Yalnız diyanetin sitede direkt göğüsleri çıkmış genç kızlar diyo, hani sadece bi cinsiyet ayrımından bahsetmiyo. Topçukları yeni tüylenmiş erkekler ve göğüsleri yeni çıkmış kızlar diye değiştirmemiz lazım eğer cinsiyetçi bi ayrım yoksa o sözcüklerde bu minvalde. Biraz yumuşatıyo olmayasınız? Bu kadar büyük bi fark çeviride pek mantıklı gelmedi bana çünkü, sizi pek inandırıcı bulamadım
Link to comment
Sosyal ağlarda paylaş

Drall said:

Yalnız diyanetin sitede direkt göğüsleri çıkmış genç kızlar diyo, hani sadece bi cinsiyet ayrımından bahsetmiyo. Topçukları yeni tüylenmiş erkekler ve göğüsleri yeni çıkmış kızlar diye değiştirmemiz lazım eğer cinsiyetçi bi ayrım yoksa o sözcüklerde bu minvalde. Biraz yumuşatıyo olmayasınız? Bu kadar büyük bi fark çeviride pek mantıklı gelmedi bana çünkü, sizi pek inandırıcı bulamadım


abi cinsiyet anlamı yok oradaki eş kelimesinde mesele bu.

'size denk eşler' dediğimde ne anlarsınız, yani erkek olan karı kız diye düşünür, kız olan hmfs hmfs erkek kaslı biscolata reklamı diye içinden geçirir herhalde.

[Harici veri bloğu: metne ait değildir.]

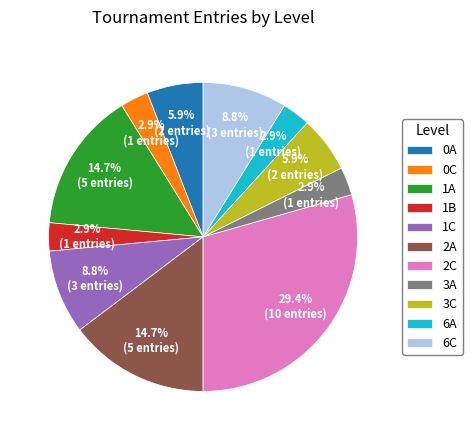

What is the ratio of the value at 1B to the value at 6A?

1.0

zaten bizim tefsirci ve fıkıhcıların çok ağır ahlaki sorunları var adamlar fantazi dünyasındalar. yani gögsü tomurcuklanmış kız anlamını nasıl verebiliyosun akıl sır erdiremiyorum ben.
Link to comment
Sosyal ağlarda paylaş

vivavale said:

@drall

abi alakası yok ayette geçen eş kelimesinin cinsiyet anlamı yok. cennet tasvir ediliyor, meali yazanında aklı silkinde olduğu için nasıl fanteziler kuruyorsa artık salladıkça sallamış.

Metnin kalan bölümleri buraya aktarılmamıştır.